「重量級のホープ」が魅了した。男子は東京・国士舘が決勝で奈良・天理を下し、3年ぶり9度目の優勝を果たした。5人制の勝ち抜き戦で、84年ロサンゼルス、88年ソウル両五輪金メダルの故斉藤仁さんの次男で、大将の立(たつる、1年)が2人連続の一本勝ちで優勝を決めた。

 相手副将の中野(2年)には父に伝授された体落とし、大将の植岡(2年)には内股で畳にたたきつけた。190センチ、155キロ、足のサイズは34センチの大器が躍動感ある柔道で観客を魅了。斉藤は「なんだかスカッとした。今年は負けなしが目標。お父さんにはこれぐらいだと『まだまだだぞ』と言われる」と高校総体、金鷲旗への3冠に向けて前を向いた。

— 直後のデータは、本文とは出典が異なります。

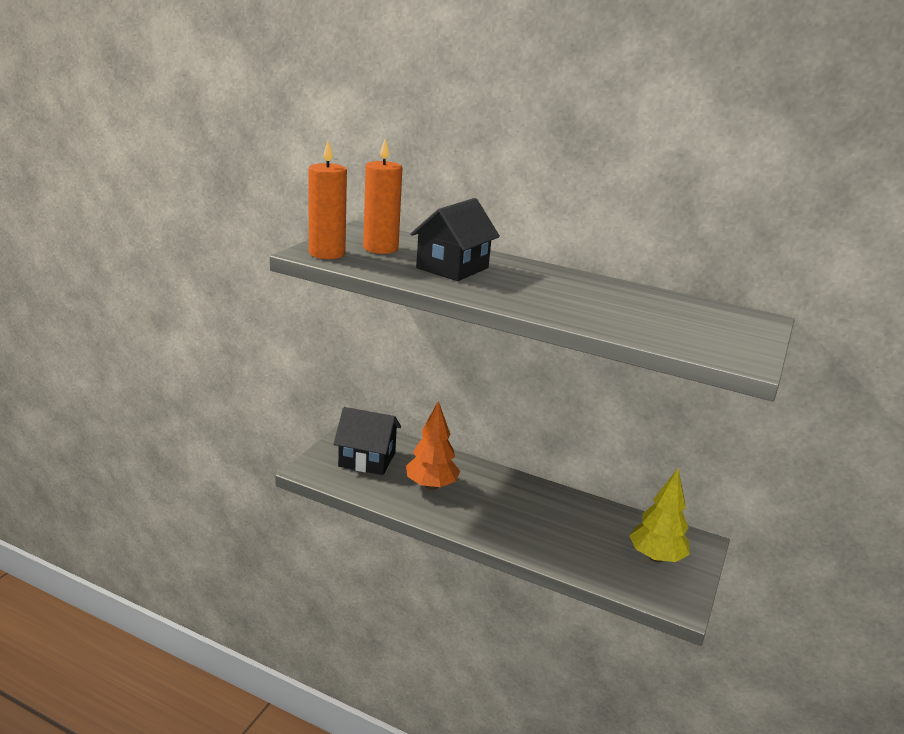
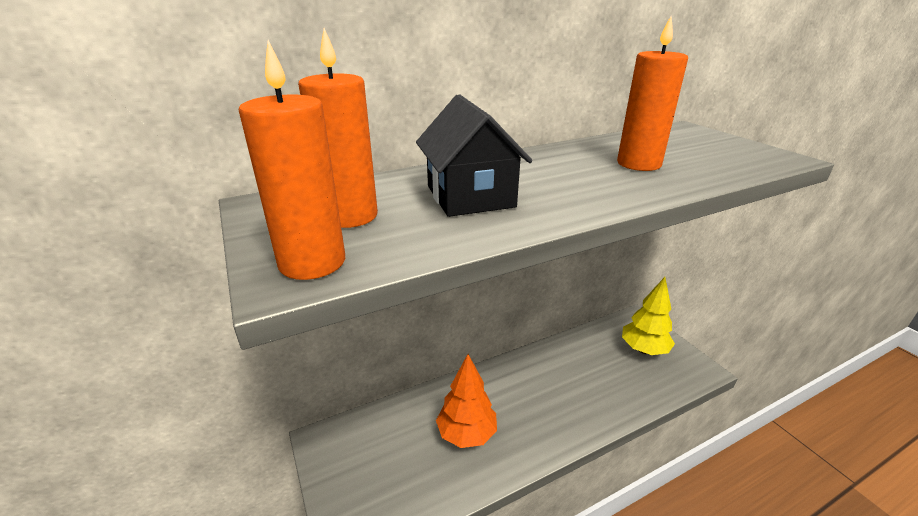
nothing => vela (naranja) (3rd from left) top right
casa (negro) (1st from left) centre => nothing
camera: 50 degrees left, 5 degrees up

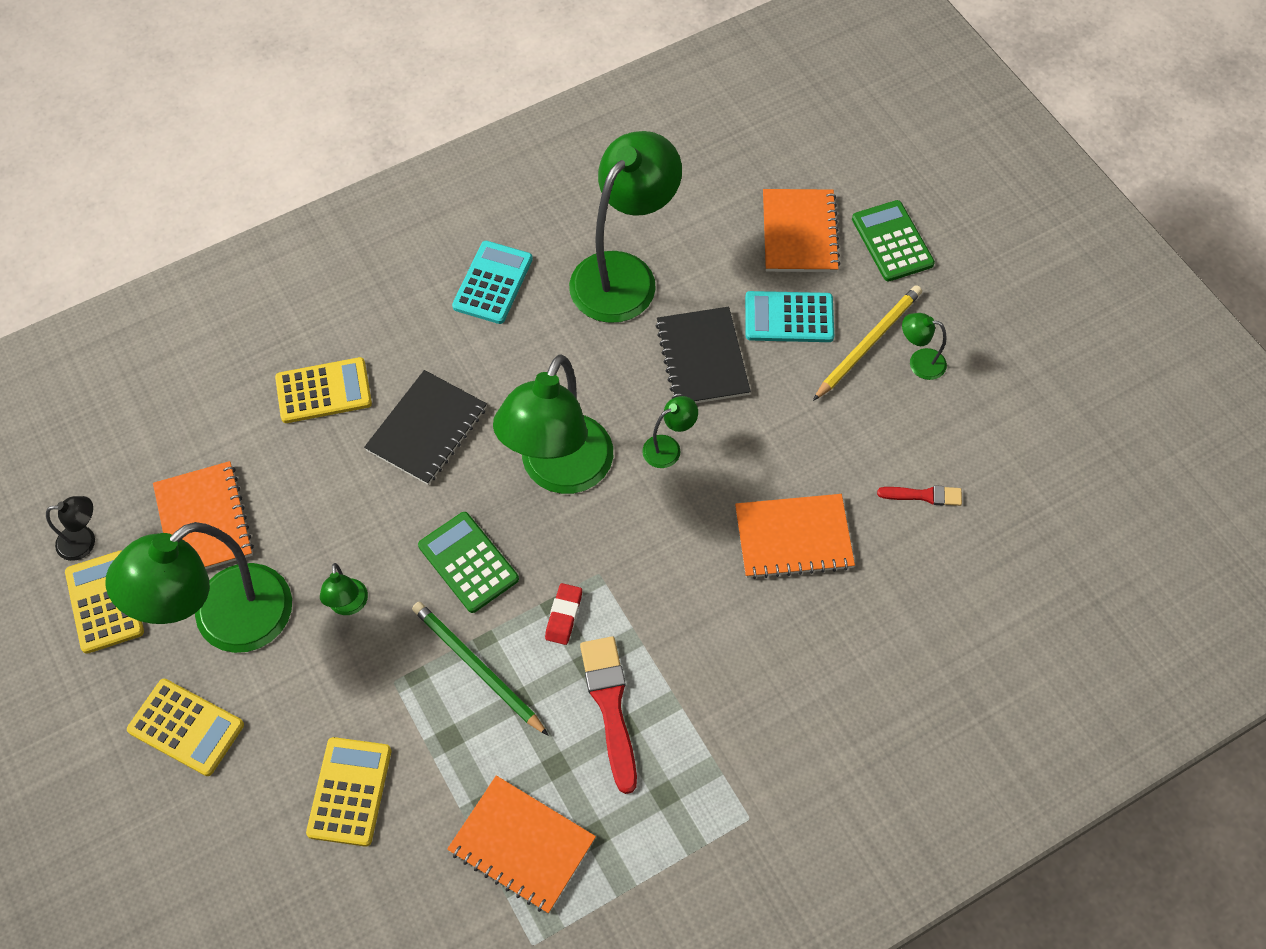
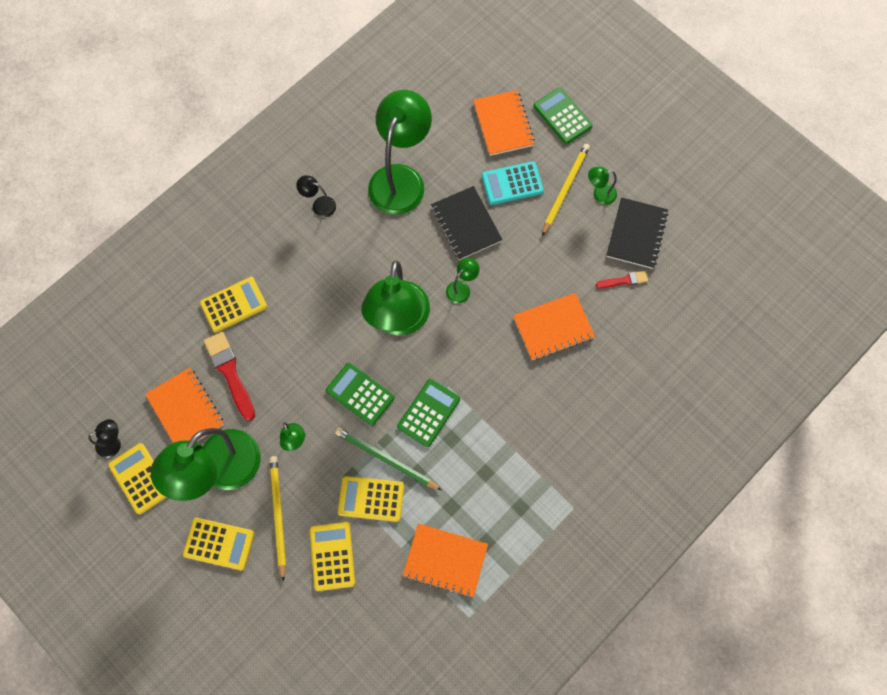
pincel (rojo) (1st from left) bottom centre => pincel (rojo) (1st from left) middle left, moved
nothing => lápiz (amarillo) (1st from left) bottom left
calculadora (turquesa) (1st from left) top centre => lámpara (negro) (2nd from left) top centre
nothing => calculadora (amarillo) (5th from left) bottom centre
goma de borrar (rojo) centre => calculadora (verde) (2nd from left) centre
cuaderno (negro) (1st from left in the first image) centre => cuaderno (negro) (2nd from left) middle right, moved
camera: 15 degrees left, 10 degrees up

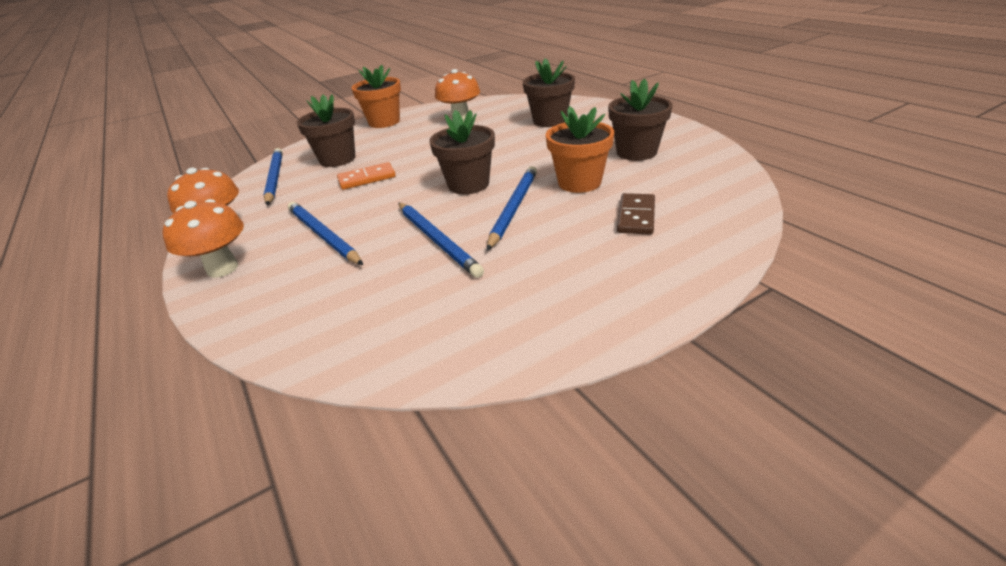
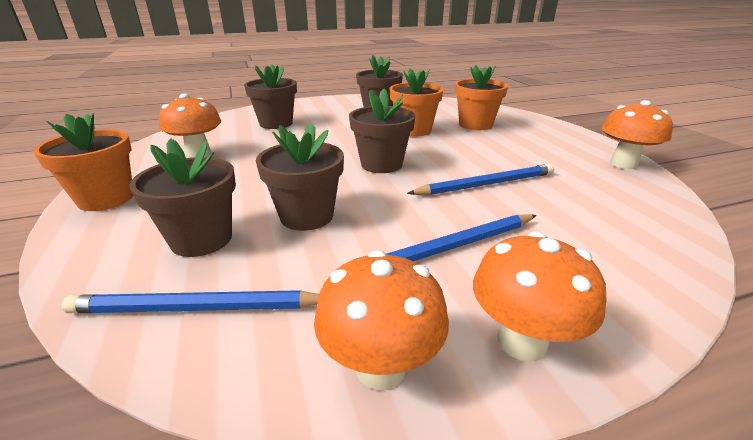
ficha de dominó (naranja) top centre => maceta (marrón) (3rd from left) centre
ficha de dominó (marrón) centre => maceta (naranja) (3rd from left) top centre
nothing => seta (naranja) (4th from left) top right
lápiz (azul) (4th from left) centre => nothing
camera: 80 degrees left, 5 degrees down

 体格では小5で父を超え、いまだ成長途中。パワーでは大学生や社会人にも引けを取らない。多彩な足技に磨きをかけ、可能性は無限だ。「体も技もまだまだ。しっかりと鍛えて、勝てる技を身に付けたい」と、がむしゃらに稽古に励む。15年1月に仁さんが死去後、柔道に対する考え方が変わり「お父さんの偉大さが分かった」という。20年東京五輪も視野に入れ「金メダルを取って両親へ恩返ししたい。体だけでなく、結果でもお父さんを超えたい」と大きな夢を語った。

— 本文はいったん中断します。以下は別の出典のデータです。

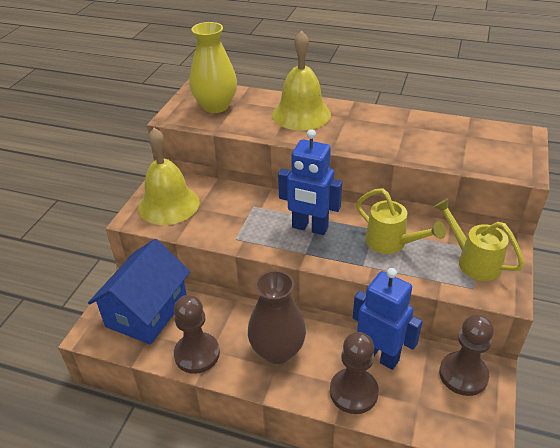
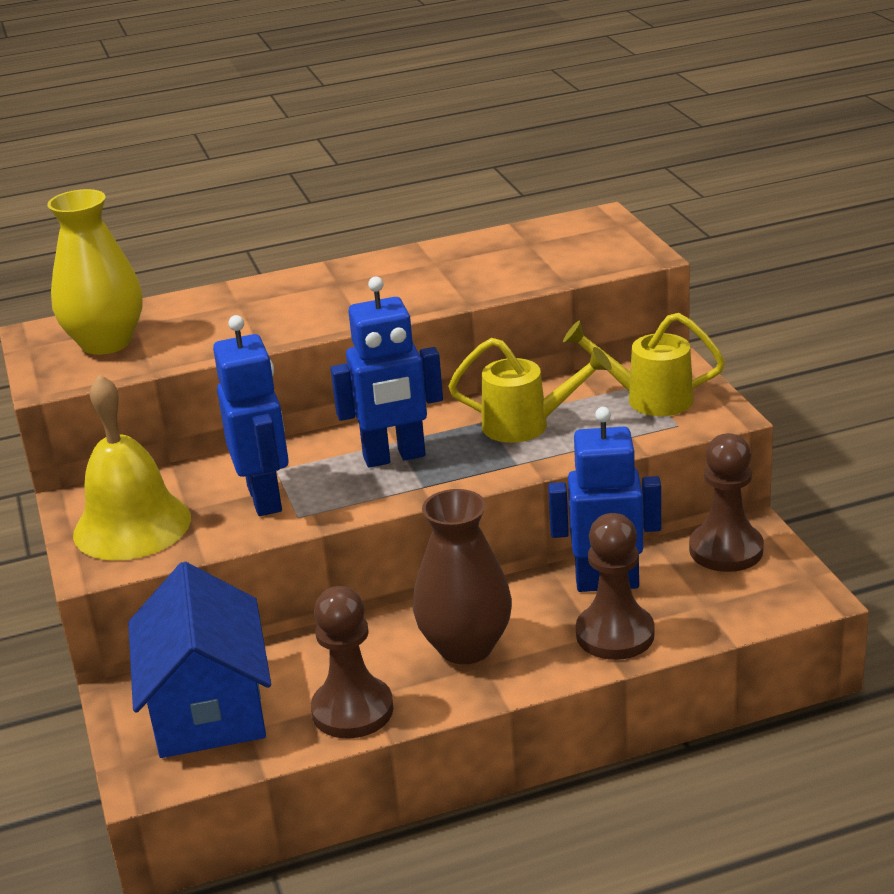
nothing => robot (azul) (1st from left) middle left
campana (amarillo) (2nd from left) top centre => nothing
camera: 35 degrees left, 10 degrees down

 全日本柔道連盟の山下泰裕会長は「今まで見てきた重量級選手で可能性は最高」。同連盟の金野潤強化委員長も「父親譲りで体が強くて柔らかい。将来の日本のエース」などと絶賛した。

 女子は52キロ級のホープ阿部詩が欠場する中、兵庫・夙川学院が2連覇した。